Era um domingo. Dia 07 de dezembro de 1975. As semifinais do campeonato brasileiro eram disputadas entre os dois melhores colocados de dois grupos de oito times, em partida única na casa dos primeiros colocados. A partida em questão era entre o Fluminense, chamado “A Máquina”, tamanho seu poder de destruição, primeiro colocado no grupo A (o segundo foi o Cruzeiro) e o Internacional, um dos maiores times que jamais existiram nos anos 70, segundo do grupo B (o primeiro foi o Santa Cruz, à época o rei do Norte-Nordeste). O cenário era o Maracanã, o maior estádio do mundo (hoje transformado em um anão disforme, pela europeização do nosso futebol). O público, 97.908, comum para aquela época. O Fluminense jogaria com Félix, Toninho, Silveira, Edinho e Marco Antônio; Zé Mário (Carlos Alberto Torres), Paulo César Caju e Rivelino; Gil, Manfrini e Zé Roberto (Cléber). Seu técnico era Didi. O Internacional, com Manga, Valdir, Figueroa, Hermínio e Chico Fraga; Caçapava, Paulo César Carpegiani e Falcão; Valdomiro (Jair), Flávio e Lula. Seu técnico era Rubens Minelli. À frente da modesta televisão, meu pai, torcedor ferrenho do Galícia, e eu, filho único, torcedor do então grande Bahia, para desgosto dele (em um tempo onde os filhos ainda se preocupavam em agradar os pais, cansei de dar apoio a ele em jogos do Galícia na Fonte Nova). Torcíamos para que o Inter derrubasse a “Máquina” em pleno Maracanã. Eu, confesso, morria de medo do Fluminense e não tinha muita fé. Perguntava ao meu pai se o Inter conseguiria tal façanha, e ele, olhando para mim sorrindo, sabendo tudo de futebol, dizia: “fácil, fácil, vai dar Inter”. E foi o que vimos. Um jogo maravilhoso, de pura técnica, onde o Inter parecia não tomar conhecimento do grandioso Flu. Não o enfrentava de igual para igual, mas o superav e o envolvia em jogadas imortais. Prendia-o com uma tática magnífica. Uma defesa onde Figueroa reinava absoluto. Um meio campo espetacular (Falcão e Carpegiani!) e um ataque "matador". Coisa de filme. Lula fez 1x0 aos 33 minutos do primeiro tempo. O Inter mandava e desmandava, embora o Flu, também recheado de craques, jogasse bem. Desmontava calmamente a letal “Máquina” com uma precisão impressionante. Carpegiani marcou 2x0 aos 29 do segundo tempo e despachou um grandioso rival de uma vez por todas.

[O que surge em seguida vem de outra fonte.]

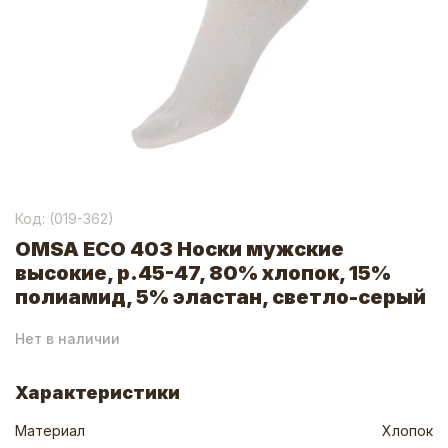
Код: (
019-362
)
OMSA ECO 403 Носки мужские
высокие, р.45-47, 80% хлопок, 15%
полиамид, 5% эластан, светло-серый
Нет в наличии
Характеристики
Материал
Хлопок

A partir desse dia passei a acompanhar de verdade futebol. Passei até a ler a revista Placar (a verdadeira) toda semana. Os jogos que me afastaram do futebol eu nem me lembro, tantos que foram nos últimos anos. Na outra semifinal, o Cruzeiro, que tinha também um time épico (seria campeão da Libertadores de 1976) ganhava do maior time que o Santa Cruz já teve, por 3x2, em Recife. No dia 14 de dezembro de 1975, o Inter sagrou-se campeão ao ganhar de 1x0 d0 Cruzeiro no Beira Rio, gol de Figueroa aos 11 minutos do segundo tempo. Essa seria a última partida que eu e meu pai veríamos juntos. Pouco mais de três meses depois, ele faleceria na data de 15 de março de 1976, há exatos 35 anos atrás. No atestado de óbito, edema pulmonar por falência cardíaca. Típica e frequente saída que os médicos usam até hoje quando são incapazes, ou mesmo incompetentes, de descobrir o que matou o paciente.